勘弁してください。転移するときには最低限ちゃんとした服を着ているとき、という設定にしよう。


メイ「まあ、最初は冷たくしていて、そのうちにあなたの良さがわかって愛情を注いでくる、いわゆるツンデレなんかのほうが読者受けはいいと思うよ。」


あなた「よしわかった。この高慢ちきなお姫様をデレさせる。それを目的にしよう。」


メイ「だ~か~ら~。それは途中のエピソードであって、全体の目的決めないと。」


あなたは答える。「じゃあ、シンプルにいこう。いままで言われてきたことをまとめるね。主人公は一人、異世界の姫に召喚された。召喚された理由としては、やはり世界に魔王が誕生して、魔族を引き連れて街を襲い、人類を脅かしてる。魔王を討伐して世界平和を達成するため、姫が異世界から勇者を召喚した。」


うんうん。なんか小説っぽいぞ。

メイは続ける。

「でも、途中で死んじゃうかもね。シンは弱くてヘタレだし。」


…それはないだろう。まあ、現実世界ではその通りなんだけど、空想なんだから強くても持ててもいいじゃないか。

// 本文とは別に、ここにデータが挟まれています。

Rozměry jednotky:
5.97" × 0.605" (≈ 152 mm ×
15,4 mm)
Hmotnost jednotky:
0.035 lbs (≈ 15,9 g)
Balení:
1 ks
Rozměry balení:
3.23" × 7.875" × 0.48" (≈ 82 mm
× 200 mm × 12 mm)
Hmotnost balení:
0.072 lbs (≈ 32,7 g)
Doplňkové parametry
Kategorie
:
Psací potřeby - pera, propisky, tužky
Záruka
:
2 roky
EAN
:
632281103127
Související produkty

「途中でスライムが現れて、シンに飛びついて。『シンが死んじゃった』…これで終わり。こんな小説でもいいかもね。:


それは、あんまりだよね。

そういうときには、次のシーンで「おお、シンよ。しんでしまうとは、なさけない。」とか言われて生き返るんじゃないの?


メイ「そんなところね。魔王を倒すまでは、地球、というか今の世界には戻れない。倒すのが戻るための条件、という感じでいいわ。」


あなた「でもそうしたら姫と結ばれないじゃん。」

メイ「ま、その辺は設定次第ね。姫だけじゃなくてハーレムだっていいんだから。」


おお!憧れのハーレム! 綺麗な姫とかわいい女の子とエルフとケモミミを侍らせるってやつだな。